Newest iPhone app makes terrorism simpler

The newest iPhone app, released by iJihad, al-Qaeda’s software development team, has caused a stir in the Middle East.  Now with the touch of a few buttons, a would-be shoe bomber can now send any modern airliner hurtling out of the air.  The app, known as “Allah Akbar”  is so popular among terrorists that downloads have temporarily overwhelmed iJihad software servers.

This device is now a Weapon of Mass Destruction
This device is now a Weapon of Mass Destruction

“Jihad has always been a struggle, but thanks to the efforts of our programmers, one tech-savvy Mujaheddin can do the work of 9 highly trained box cutter wielding psychos. With their own device, we will undo the fabric of Western society and replace it with the will of Allah.”

Allah Akbar features incognito “behind the scenes” operation to elude detection, a direct touch-screen firing capability, and an MP3 file that will automate the final cry of victory, “Allah Akbar!”  But this is not all that makes iJihad’s Allah Akbar controversial. It is the program’s deliberate marketing to young Muslims in poor Middle Eastern villages.

Dial 911 for great victory
Dial 911 for great victory

“They are selling this app to idealistic young men who will probably never see an airplane unless it’s dropping bombs on them from 30,000 feet. It’s not fair that they should be spending their hard earned opium farming money on worthless apps that make them ‘feel’ more like a terrorist.  These young men need AK47s and ammo, not iPhones and apps that do all the terrorizing for them.”

Early skepticism is normal in the technophobic Middle East, but results are expected soon.  Younger radicals have expressed overwhelming support for further development of even more dangerous versions of the same software.

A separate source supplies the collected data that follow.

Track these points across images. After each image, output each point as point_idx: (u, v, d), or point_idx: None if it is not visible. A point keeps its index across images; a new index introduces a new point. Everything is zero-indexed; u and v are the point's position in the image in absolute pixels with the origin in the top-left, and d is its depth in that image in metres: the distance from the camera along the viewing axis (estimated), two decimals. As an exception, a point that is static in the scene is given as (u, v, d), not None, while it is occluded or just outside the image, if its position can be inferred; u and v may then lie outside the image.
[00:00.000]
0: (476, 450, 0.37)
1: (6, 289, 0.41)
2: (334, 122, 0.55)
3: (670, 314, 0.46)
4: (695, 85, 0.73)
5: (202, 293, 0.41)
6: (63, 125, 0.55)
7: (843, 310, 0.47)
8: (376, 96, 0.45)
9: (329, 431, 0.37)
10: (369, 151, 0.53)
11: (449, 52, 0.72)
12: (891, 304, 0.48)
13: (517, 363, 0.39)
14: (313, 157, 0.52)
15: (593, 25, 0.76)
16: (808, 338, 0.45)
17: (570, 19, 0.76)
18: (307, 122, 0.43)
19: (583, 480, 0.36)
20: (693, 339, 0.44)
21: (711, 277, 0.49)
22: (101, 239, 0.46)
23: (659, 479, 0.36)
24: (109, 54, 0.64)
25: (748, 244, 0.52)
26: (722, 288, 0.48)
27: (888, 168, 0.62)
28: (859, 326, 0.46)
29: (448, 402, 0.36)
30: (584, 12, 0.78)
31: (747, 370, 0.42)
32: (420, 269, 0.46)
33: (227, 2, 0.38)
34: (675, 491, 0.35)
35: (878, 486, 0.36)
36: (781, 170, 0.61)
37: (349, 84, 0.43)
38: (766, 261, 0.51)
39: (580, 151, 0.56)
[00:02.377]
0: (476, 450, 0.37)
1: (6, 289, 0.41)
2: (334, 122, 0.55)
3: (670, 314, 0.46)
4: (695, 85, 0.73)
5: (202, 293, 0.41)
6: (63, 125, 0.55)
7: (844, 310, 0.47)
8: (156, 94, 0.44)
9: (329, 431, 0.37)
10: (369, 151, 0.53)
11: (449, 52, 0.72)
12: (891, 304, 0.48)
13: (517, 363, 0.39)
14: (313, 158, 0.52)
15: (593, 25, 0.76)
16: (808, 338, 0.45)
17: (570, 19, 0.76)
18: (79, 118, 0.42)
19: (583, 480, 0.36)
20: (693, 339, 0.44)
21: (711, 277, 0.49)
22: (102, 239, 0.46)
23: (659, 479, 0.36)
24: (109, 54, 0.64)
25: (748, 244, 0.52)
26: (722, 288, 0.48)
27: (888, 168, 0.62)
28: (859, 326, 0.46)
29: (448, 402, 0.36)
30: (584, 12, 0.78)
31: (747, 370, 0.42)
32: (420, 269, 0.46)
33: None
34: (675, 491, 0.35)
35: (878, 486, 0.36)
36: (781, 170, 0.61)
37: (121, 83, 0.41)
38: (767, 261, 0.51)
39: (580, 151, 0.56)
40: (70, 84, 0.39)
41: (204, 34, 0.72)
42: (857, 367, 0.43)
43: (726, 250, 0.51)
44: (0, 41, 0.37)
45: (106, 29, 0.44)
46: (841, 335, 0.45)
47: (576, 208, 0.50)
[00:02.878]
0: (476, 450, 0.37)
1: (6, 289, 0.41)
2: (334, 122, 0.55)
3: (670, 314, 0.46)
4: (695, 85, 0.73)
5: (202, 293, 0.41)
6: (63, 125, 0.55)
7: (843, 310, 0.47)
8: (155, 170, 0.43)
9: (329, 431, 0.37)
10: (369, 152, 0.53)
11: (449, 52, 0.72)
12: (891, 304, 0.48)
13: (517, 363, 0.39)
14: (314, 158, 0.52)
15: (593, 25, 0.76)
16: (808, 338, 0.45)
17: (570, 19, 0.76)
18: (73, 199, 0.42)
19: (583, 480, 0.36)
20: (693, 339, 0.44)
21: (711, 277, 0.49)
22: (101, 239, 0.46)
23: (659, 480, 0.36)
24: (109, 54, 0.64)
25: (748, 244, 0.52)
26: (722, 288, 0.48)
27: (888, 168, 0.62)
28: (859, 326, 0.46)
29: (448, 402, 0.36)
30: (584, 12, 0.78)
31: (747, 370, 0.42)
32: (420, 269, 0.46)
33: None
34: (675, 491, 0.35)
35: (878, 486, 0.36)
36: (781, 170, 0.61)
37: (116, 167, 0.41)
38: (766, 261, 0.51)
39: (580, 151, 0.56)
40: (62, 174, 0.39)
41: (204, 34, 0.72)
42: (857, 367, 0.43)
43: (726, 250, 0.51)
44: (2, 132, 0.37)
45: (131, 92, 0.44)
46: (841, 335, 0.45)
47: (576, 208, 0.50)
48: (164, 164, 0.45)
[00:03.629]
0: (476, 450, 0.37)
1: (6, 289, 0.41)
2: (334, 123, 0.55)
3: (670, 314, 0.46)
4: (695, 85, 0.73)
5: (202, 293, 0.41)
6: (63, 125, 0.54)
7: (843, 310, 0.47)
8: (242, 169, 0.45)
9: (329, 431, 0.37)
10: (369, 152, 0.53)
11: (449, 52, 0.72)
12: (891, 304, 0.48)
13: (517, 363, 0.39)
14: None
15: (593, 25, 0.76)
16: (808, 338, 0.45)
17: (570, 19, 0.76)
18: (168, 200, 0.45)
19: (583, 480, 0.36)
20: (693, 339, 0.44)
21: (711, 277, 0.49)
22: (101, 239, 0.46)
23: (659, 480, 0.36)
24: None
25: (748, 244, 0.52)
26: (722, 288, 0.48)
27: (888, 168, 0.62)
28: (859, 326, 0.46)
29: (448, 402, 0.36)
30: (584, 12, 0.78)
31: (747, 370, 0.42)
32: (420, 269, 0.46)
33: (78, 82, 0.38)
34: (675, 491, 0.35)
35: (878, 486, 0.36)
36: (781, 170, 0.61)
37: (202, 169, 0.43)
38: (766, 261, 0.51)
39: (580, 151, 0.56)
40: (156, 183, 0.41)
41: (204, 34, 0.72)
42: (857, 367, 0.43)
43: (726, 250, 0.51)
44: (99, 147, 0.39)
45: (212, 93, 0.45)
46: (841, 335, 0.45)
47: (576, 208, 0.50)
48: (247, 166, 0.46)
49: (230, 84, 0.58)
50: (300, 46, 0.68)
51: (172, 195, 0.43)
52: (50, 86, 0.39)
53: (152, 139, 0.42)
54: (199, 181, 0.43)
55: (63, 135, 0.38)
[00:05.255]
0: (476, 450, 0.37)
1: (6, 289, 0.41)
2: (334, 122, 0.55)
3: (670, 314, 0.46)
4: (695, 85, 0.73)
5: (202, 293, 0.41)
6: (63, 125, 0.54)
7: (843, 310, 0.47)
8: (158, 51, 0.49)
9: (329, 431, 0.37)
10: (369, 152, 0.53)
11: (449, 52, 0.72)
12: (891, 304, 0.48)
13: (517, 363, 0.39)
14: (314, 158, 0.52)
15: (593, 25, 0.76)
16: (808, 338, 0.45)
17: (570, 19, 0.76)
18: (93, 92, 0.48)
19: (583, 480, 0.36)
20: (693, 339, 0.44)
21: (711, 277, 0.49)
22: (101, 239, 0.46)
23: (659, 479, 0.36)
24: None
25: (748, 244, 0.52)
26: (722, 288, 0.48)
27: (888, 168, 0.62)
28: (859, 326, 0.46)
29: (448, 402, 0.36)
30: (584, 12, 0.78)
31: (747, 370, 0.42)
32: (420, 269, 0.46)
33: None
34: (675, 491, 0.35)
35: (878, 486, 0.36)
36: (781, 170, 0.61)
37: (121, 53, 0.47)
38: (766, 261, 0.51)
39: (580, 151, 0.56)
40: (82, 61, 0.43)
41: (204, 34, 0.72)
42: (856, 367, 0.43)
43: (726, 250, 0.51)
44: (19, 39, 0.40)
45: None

“I hope that in the future iJihad can create an app that will be able to one day hijack an airplane and crash it into monuments at the touch of a button, Allah willing.”

UPDATE:

An inordinate amount of airliners have begun to fall all over the Middle East, causing untold damage to already bombed-out cities in Afghanistan, Iraq, Pakistan, and Israel.

One Pakistani reviewer said of Allah Akbar’s main feature, “While I was at work, a 747 crashed into my house, causing untold loss, including our family dog and my youngest wife. After suffering a most collapsing grief, I stopped, dried my eyes and thought, ‘Finally, an iPhone that does something useful!’ They should start calling this thing the iPwn.”